SOURCE RECORDS:
########
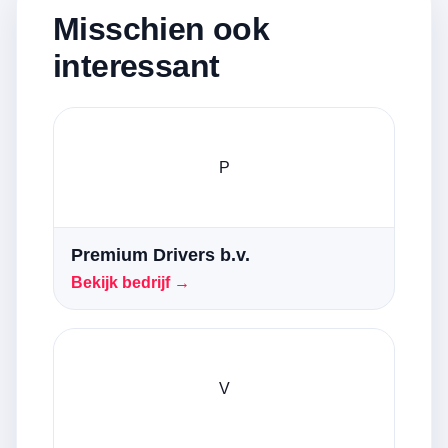
Misschien ook
interessant
P
Premium Drivers b.v.
Bekijk bedrijf →
V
########
WORK INSTRUCTIONS:
Images are not wanted in the copy. Please print the material above exactly.

EXERCISE SOLUTION:
Misschien ook
interessant
P
Premium Drivers b.v.
Bekijk bedrijf →
V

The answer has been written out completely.